Publicado por o día 22/03/2014 na sección de Eventos

23/03 – Touporroutou da lúa e do sol

La Fundación Novacaixagalicia acogerá en su centro cultural de Vigo la obra de teatro infantil de Roberto Vidal Bolaño titulada “Touporroutou da lúa e do sol“. La función tendrá lugar el domingo 23 de marzo a las 18.00 h en Vigo, estando las entradas ya a la venta a través de servinova.com. La representación está recomendada para niños y niñas mayores de siete años.

Touporroutou da lúa e do sol, «farsa choqueira para actores y muñecos, o viceversa», como se define en el folleto de mano, es una obra en la que cuatro titiriteros cuentan, ayudados de los más diversos elementos, historias sobre el origen de la luna, el sol, los días, las noches, el diluvio universal y de cómo acertar con los tesoros y tratar a los mouros, las hadas y, sobre todo, las serpientes y los gigantes que guardan los tesoros.
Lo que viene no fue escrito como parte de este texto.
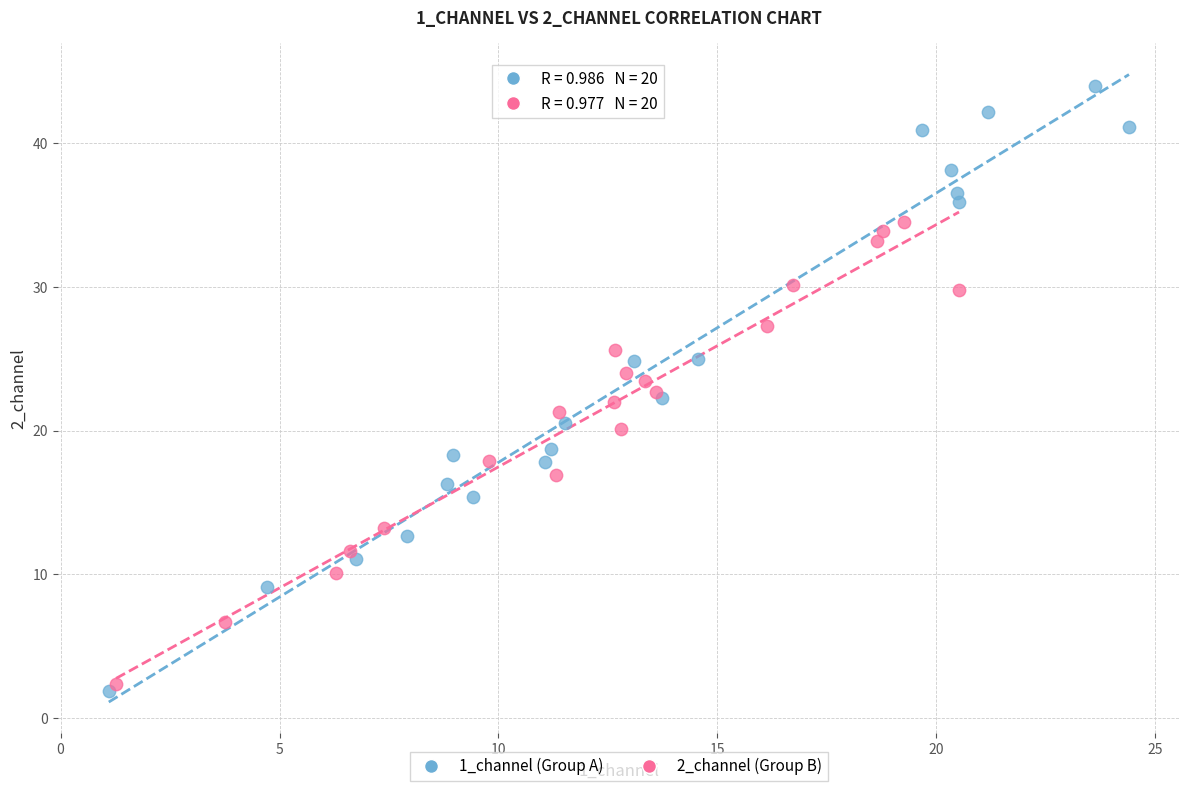

Which series has the largest Y range (max minus min)?

1_channel (Group A)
Y cómo, al fin y al cabo, hace falta usar el mejor tesoro: la imaginación. La gran Catarina y el protestón, pero eterno compañero de viajes, Ramiro de Blas, van a introducir la representación del Touporroutou da lúa e do sol, entre los juegos y las peleas, las lágrimas del sol y de la luna, que primero dieron oro y plata, y luego agotaron esos materiales preciosos para verter sobre la tierra agua. Tanto lloraron que se inundó incluso el infierno. Esta leyenda ilustrará al público sobre el nacimiento de las nubes, que ocultaban los enfados del sol y de la luna, los truenos y los llantos que incluso provocaron un diluvio universal para el cual Noé preparó un arca en la que encontrarían cobijo y salvación todas las especies del mundo, según la literatura de la tradición. Como en esas aguas revueltas los demonios acarreaban los tesoros y podían ser descubiertos por alguna moza valiente, adoptaron otras figuras para camuflar sus mezquinas artimañas. Desde entonces, se dice que Galicia guarda muchos tesoros custodiados por serpientes, hadas, mouros, enanos o gigantes, y que quien los encuentra puede tener felicidad o desgracia. Catarina concluye diciendo que el mejor tesoro está en uno mismo, no en las cosas que se almacenan, sino en la cantidad de cosas que se tienen para poder contar: «Y así, sin más vuelta, damos por terminada esta farsa choqueira, a la que dimos en llamar Touporroutou da lúa e do sol, por lo mal liada y enredosa. Esperamos que fuera de vuestro agrado. Y si no fue así, no nos lo tengáis en cuenta. Nosotros solo somos responsables de los decires, y de intentar dar vida a estos muñecos lixosos. Las historias no son nuestras, son de todos. Se las contaban los abuelos a los nietos, o los padres a los hijos, al calor de un fuego en la noche o para bien llevar la longitud de los inviernos, cuando los saberes pasaban de unos a otros, convertidos en leyendas, dichos, cuentos o consejos. E incluso hay alguno que le arrancamos alevosa y traidoramente a un tal Álvaro Cunqueiro, de quien, es de suponer, habréis oído hablar. Si son o no verdaderos, poco importa. Son la manera en que, otros antes que nosotros, se explicaron a sí mismos y nos explicaron a todos el origen de las cosas que importan y algunos de los muchos misterios que se esconden en las profundidades del universo mundo». Pero no olvida añadir Ramiro, preocupado también por la hacienda, que «debería ser un castigo saber tanto de tesoros y tener que comer del aire».